- The records:

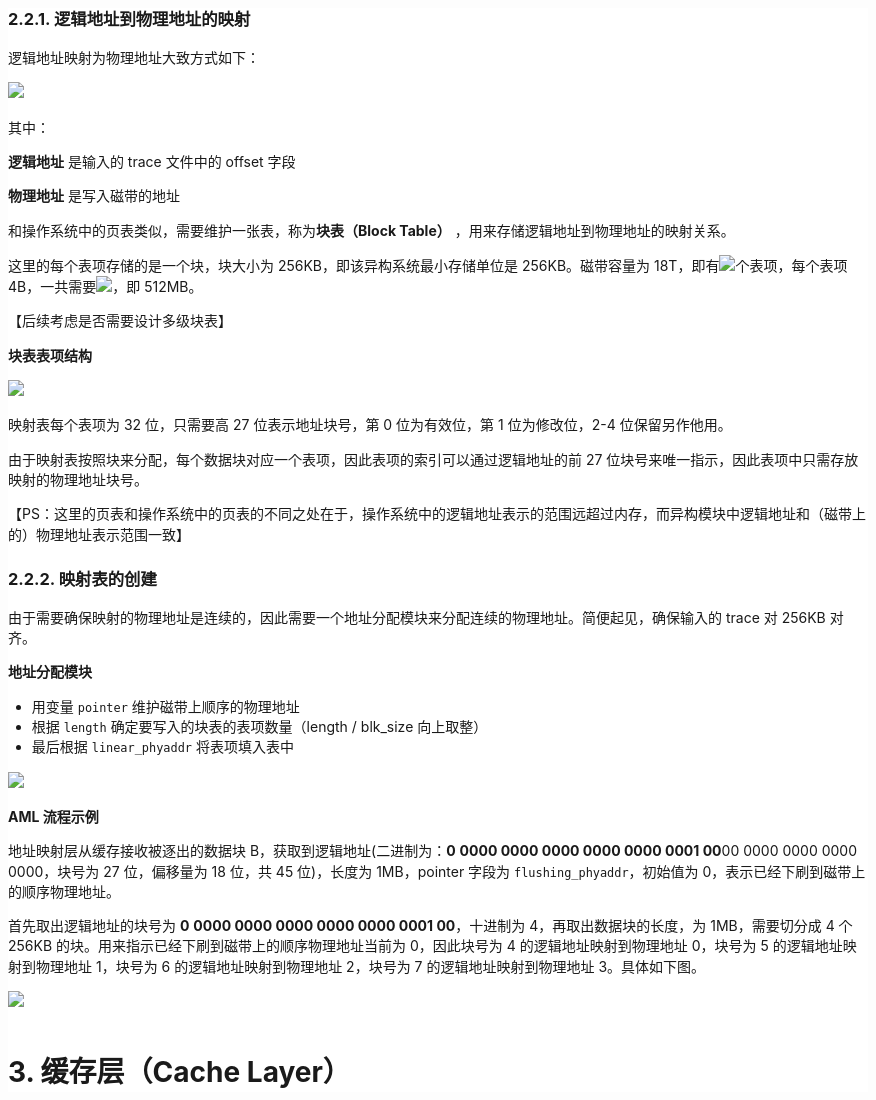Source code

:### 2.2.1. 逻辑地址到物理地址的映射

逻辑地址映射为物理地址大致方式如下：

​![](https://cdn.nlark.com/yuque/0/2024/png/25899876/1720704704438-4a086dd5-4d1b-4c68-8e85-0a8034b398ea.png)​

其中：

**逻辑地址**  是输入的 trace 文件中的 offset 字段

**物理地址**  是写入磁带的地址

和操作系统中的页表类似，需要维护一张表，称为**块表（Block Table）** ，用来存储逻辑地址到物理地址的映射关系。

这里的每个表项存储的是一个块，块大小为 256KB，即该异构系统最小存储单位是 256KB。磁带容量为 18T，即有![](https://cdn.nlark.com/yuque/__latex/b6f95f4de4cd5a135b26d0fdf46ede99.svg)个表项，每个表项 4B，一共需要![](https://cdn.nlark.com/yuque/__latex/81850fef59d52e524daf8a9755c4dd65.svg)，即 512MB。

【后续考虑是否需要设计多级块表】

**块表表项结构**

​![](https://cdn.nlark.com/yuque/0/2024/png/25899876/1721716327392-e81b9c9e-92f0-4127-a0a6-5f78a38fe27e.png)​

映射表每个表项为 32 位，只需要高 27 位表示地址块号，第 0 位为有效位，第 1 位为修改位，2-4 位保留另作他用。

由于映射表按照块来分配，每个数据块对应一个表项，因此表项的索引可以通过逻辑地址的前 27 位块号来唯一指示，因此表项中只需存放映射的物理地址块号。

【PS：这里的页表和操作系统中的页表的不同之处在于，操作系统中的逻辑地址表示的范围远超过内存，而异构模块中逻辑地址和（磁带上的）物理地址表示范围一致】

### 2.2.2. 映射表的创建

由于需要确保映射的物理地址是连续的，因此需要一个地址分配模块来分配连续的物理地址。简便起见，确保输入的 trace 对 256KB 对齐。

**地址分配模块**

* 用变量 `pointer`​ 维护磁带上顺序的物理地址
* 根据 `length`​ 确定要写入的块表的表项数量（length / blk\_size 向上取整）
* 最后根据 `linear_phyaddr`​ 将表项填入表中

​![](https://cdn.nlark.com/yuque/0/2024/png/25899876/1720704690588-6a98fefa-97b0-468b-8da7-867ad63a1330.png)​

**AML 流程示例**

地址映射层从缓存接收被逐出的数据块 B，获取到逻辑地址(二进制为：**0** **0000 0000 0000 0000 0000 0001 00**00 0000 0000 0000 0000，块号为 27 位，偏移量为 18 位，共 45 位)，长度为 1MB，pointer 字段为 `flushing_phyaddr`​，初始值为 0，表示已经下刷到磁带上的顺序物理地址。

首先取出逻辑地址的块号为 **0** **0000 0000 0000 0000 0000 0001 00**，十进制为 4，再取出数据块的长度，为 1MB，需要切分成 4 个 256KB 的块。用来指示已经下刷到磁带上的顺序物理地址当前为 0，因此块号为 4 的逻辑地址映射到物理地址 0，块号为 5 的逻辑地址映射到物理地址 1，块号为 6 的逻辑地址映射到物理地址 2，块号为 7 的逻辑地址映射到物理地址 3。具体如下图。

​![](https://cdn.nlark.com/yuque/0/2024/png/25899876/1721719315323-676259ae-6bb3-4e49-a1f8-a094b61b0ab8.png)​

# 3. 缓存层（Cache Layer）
---
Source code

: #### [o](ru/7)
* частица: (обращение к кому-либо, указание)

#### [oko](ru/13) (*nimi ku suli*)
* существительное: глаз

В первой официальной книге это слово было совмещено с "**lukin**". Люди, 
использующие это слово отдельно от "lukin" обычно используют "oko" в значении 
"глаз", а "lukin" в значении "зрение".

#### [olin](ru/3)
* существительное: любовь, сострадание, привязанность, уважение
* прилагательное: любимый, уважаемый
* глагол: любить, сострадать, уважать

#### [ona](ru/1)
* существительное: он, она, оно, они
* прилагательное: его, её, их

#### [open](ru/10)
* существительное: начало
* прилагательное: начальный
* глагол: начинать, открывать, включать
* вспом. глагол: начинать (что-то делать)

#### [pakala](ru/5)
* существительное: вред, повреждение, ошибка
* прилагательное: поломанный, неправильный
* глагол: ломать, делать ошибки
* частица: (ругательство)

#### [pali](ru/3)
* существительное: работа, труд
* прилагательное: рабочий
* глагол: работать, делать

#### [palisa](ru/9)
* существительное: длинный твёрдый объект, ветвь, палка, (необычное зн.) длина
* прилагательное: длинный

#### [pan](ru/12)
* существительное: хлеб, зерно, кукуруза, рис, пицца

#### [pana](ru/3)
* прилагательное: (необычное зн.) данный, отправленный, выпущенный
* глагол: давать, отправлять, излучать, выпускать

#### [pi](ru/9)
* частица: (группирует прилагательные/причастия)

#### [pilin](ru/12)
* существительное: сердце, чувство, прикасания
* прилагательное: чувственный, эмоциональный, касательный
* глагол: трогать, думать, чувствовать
* * *
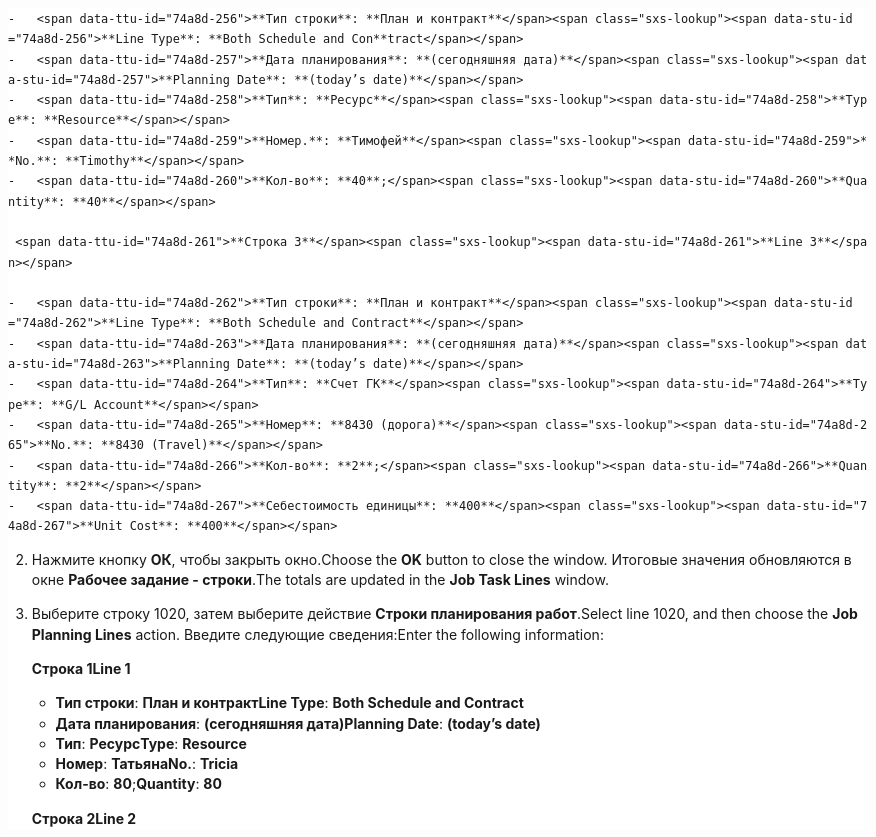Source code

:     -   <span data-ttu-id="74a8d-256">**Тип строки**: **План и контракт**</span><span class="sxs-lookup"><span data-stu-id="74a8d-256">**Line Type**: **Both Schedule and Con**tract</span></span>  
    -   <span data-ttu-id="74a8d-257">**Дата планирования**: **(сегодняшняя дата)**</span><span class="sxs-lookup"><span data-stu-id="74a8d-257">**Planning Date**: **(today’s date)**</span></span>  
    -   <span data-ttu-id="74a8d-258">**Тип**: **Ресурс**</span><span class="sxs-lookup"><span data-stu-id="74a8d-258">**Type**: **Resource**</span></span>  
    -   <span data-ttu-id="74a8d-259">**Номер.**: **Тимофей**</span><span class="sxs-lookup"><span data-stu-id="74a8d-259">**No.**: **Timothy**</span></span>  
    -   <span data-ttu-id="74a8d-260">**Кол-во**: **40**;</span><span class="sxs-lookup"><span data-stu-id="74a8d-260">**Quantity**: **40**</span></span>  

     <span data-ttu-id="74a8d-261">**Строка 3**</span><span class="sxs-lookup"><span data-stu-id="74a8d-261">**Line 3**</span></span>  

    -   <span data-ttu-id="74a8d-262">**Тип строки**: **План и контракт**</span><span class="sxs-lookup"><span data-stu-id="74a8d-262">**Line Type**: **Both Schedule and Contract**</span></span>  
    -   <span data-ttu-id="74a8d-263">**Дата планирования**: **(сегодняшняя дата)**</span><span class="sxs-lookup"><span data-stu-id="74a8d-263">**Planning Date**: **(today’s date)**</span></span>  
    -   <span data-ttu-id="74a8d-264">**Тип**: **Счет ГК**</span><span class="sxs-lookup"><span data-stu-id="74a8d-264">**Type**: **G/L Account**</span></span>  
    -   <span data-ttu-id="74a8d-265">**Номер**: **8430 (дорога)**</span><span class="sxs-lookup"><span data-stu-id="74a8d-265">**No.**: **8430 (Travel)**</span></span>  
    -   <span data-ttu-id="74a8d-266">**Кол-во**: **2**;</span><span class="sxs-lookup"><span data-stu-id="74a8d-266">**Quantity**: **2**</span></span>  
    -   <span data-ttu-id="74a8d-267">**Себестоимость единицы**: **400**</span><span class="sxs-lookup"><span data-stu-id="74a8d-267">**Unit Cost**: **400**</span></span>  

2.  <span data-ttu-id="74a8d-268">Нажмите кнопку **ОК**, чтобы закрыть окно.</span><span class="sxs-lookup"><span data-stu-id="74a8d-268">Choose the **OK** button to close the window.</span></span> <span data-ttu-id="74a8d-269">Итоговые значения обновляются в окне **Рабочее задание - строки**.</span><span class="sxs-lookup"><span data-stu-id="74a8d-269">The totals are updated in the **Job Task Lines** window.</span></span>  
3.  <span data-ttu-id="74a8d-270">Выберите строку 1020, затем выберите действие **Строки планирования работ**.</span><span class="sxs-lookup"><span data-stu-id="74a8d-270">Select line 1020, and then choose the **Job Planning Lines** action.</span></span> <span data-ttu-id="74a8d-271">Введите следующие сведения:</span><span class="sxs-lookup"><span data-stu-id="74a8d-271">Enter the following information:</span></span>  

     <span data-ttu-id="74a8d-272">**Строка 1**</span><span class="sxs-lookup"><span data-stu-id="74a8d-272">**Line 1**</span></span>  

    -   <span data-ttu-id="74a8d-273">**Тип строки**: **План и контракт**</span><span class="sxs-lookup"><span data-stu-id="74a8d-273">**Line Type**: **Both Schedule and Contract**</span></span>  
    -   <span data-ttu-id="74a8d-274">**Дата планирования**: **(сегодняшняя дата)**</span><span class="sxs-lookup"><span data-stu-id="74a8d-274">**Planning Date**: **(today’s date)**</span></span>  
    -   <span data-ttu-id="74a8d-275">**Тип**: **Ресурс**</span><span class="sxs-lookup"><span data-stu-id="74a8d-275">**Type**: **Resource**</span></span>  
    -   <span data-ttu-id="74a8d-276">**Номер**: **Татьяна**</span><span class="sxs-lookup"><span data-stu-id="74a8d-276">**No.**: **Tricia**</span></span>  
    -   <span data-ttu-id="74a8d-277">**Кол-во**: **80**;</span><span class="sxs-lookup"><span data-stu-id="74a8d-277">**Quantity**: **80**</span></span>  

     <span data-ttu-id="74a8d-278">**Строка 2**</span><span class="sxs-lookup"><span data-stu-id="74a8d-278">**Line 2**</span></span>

- Prompt:
Gather every line in the records that contains the word "Contract".

- Output of the task:
    -   <span data-ttu-id="74a8d-262">**Тип строки**: **План и контракт**</span><span class="sxs-lookup"><span data-stu-id="74a8d-262">**Line Type**: **Both Schedule and Contract**</span></span>  
    -   <span data-ttu-id="74a8d-273">**Тип строки**: **План и контракт**</span><span class="sxs-lookup"><span data-stu-id="74a8d-273">**Line Type**: **Both Schedule and Contract**</span></span>  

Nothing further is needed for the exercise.